• [Task directions]: Return the records as they stand. No picture is to be included.

• [Input for this task]:
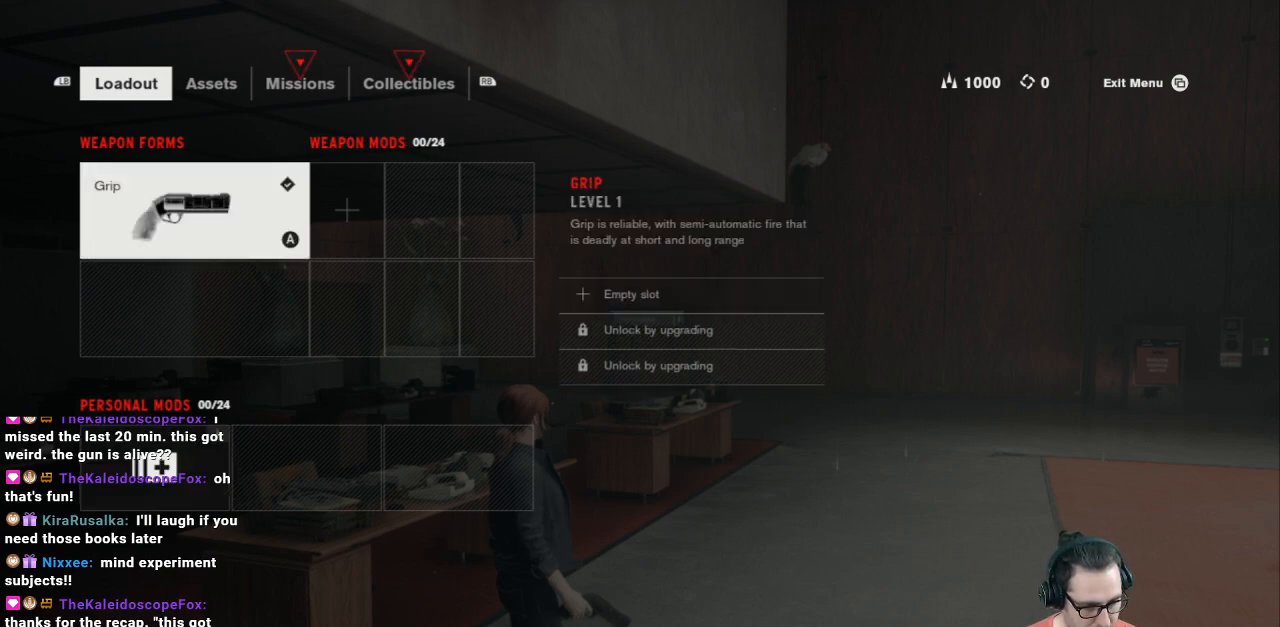
{"buttons": [], "left_stick": "center", "right_stick": "center", "events": []}
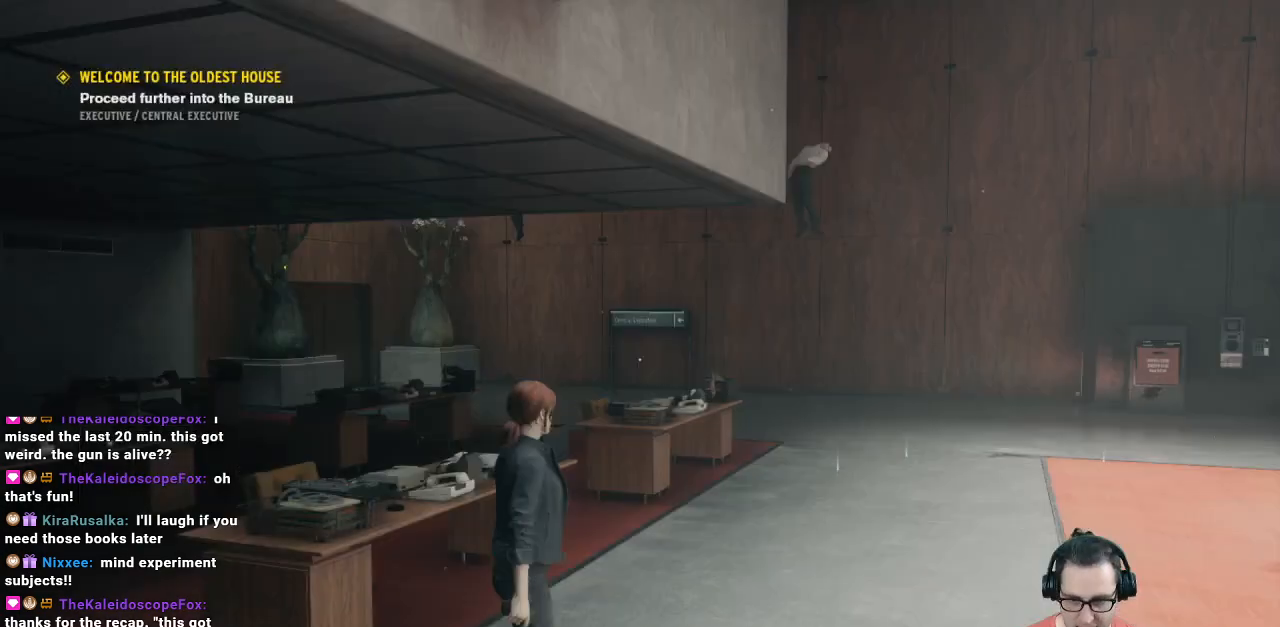
{"buttons": [], "left_stick": "up-right", "right_stick": "down-left", "events": [[233, "right_stick", "up"], [300, "left_stick", "up-right"], [333, "right_stick", "left"], [400, "right_stick", "down-left"]]}
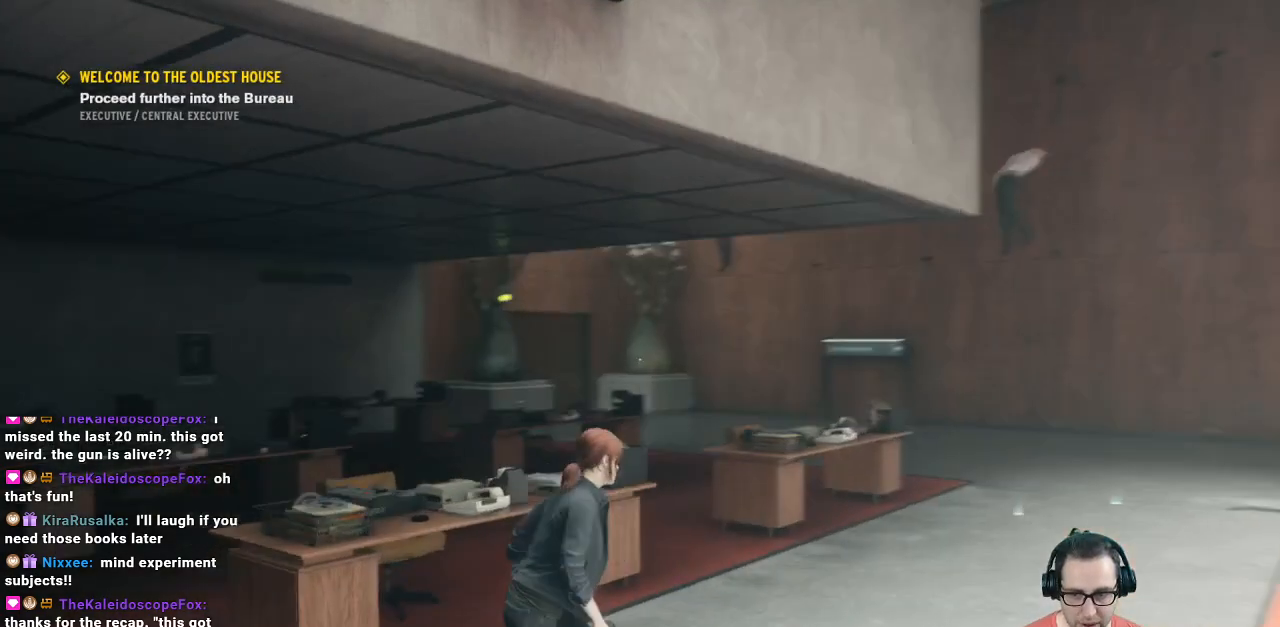
{"buttons": [], "left_stick": "up-right", "right_stick": "center", "events": [[67, "right_stick", "center"]]}
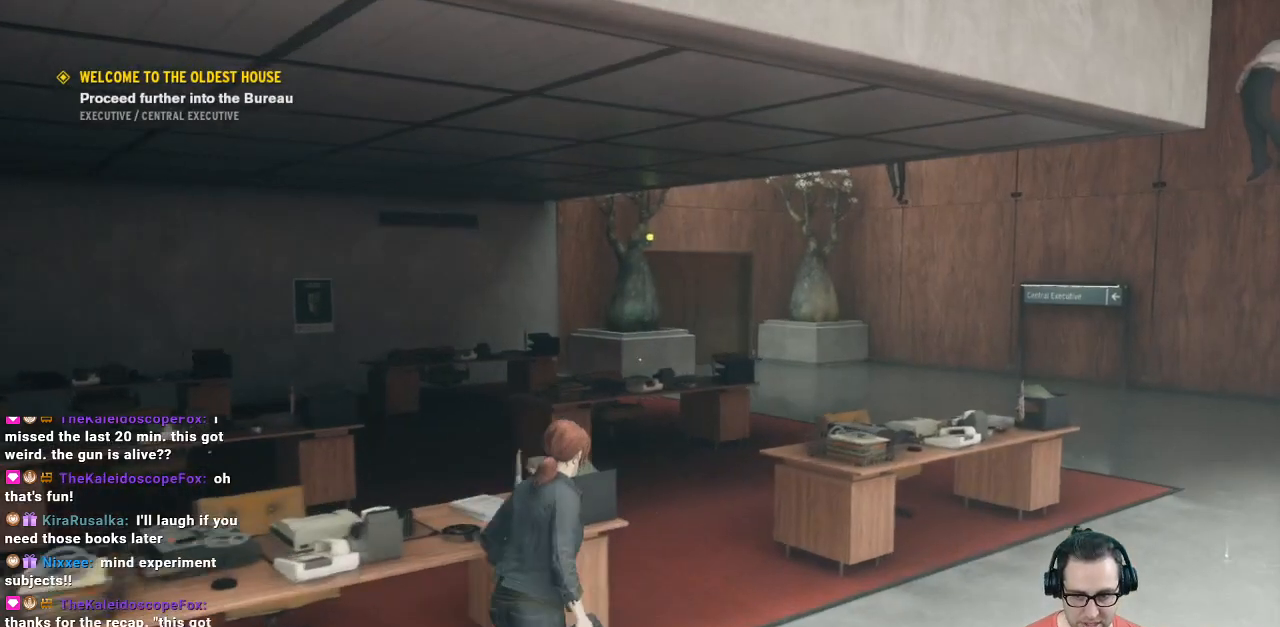
{"buttons": [], "left_stick": "up", "right_stick": "right", "events": [[33, "right_stick", "left"], [233, "left_stick", "up"], [300, "right_stick", "center"], [467, "right_stick", "right"]]}
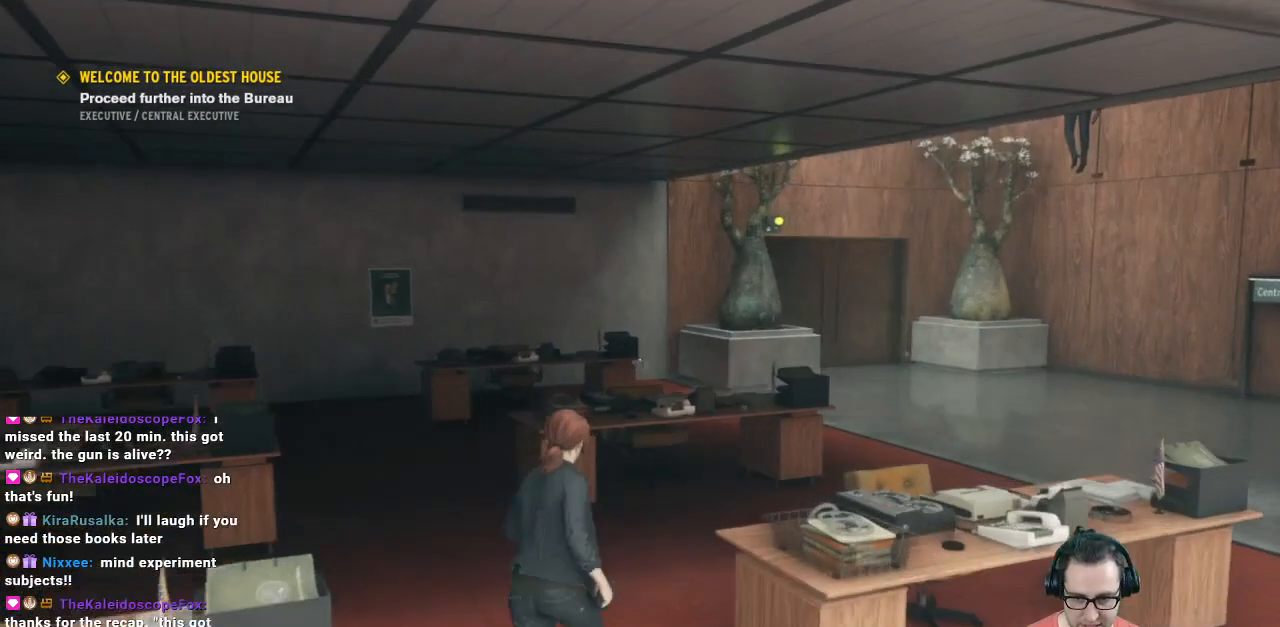
{"buttons": [], "left_stick": "up", "right_stick": "up-right", "events": [[500, "right_stick", "up-right"]]}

• [Written answer]:
{"buttons": [], "left_stick": "center", "right_stick": "center", "events": []}
{"buttons": [], "left_stick": "up-right", "right_stick": "down-left", "events": [[233, "right_stick", "up"], [300, "left_stick", "up-right"], [333, "right_stick", "left"], [400, "right_stick", "down-left"]]}
{"buttons": [], "left_stick": "up-right", "right_stick": "center", "events": [[67, "right_stick", "center"]]}
{"buttons": [], "left_stick": "up", "right_stick": "right", "events": [[33, "right_stick", "left"], [233, "left_stick", "up"], [300, "right_stick", "center"], [467, "right_stick", "right"]]}
{"buttons": [], "left_stick": "up", "right_stick": "up-right", "events": [[500, "right_stick", "up-right"]]}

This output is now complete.